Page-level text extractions
╔══

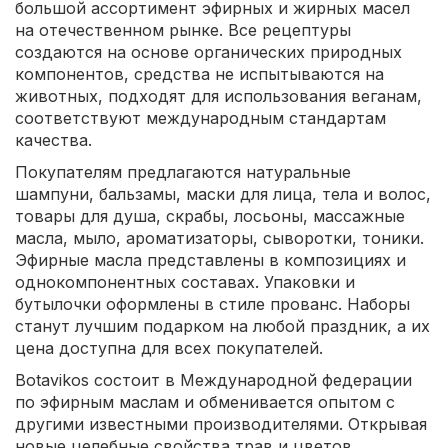
большой ассортимент эфирных и жирных масел
на отечественном рынке. Все рецептуры
создаются на основе органических природных
компонентов, средства не испытываются на
животных, подходят для использования веганам,
соответствуют международным стандартам
качества.
Покупателям предлагаются натуральные
шампуни, бальзамы, маски для лица, тела и волос,
товары для душа, скрабы, лосьоны, массажные
масла, мыло, ароматизаторы, сыворотки, тоники.
Эфирные масла представлены в композициях и
однокомпонентных составах. Упаковки и
бутылочки оформлены в стиле прованс. Наборы
станут лучшим подарком на любой праздник, а их
цена доступна для всех покупателей.
Botavikos состоит в Международной федерации
по эфирным маслам и обменивается опытом с
другими известными производителями. Открывая
новые целебные свойства трав и цветов,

╚══

- **Work item**
Images are to be excluded, and each record above written out word for word.

- **Answer below**
большой ассортимент эфирных и жирных масел
на отечественном рынке. Все рецептуры
создаются на основе органических природных
компонентов, средства не испытываются на
животных, подходят для использования веганам,
соответствуют международным стандартам
качества.
Покупателям предлагаются натуральные
шампуни, бальзамы, маски для лица, тела и волос,
товары для душа, скрабы, лосьоны, массажные
масла, мыло, ароматизаторы, сыворотки, тоники.
Эфирные масла представлены в композициях и
однокомпонентных составах. Упаковки и
бутылочки оформлены в стиле прованс. Наборы
станут лучшим подарком на любой праздник, а их
цена доступна для всех покупателей.
Botavikos состоит в Международной федерации
по эфирным маслам и обменивается опытом с
другими известными производителями. Открывая
новые целебные свойства трав и цветов,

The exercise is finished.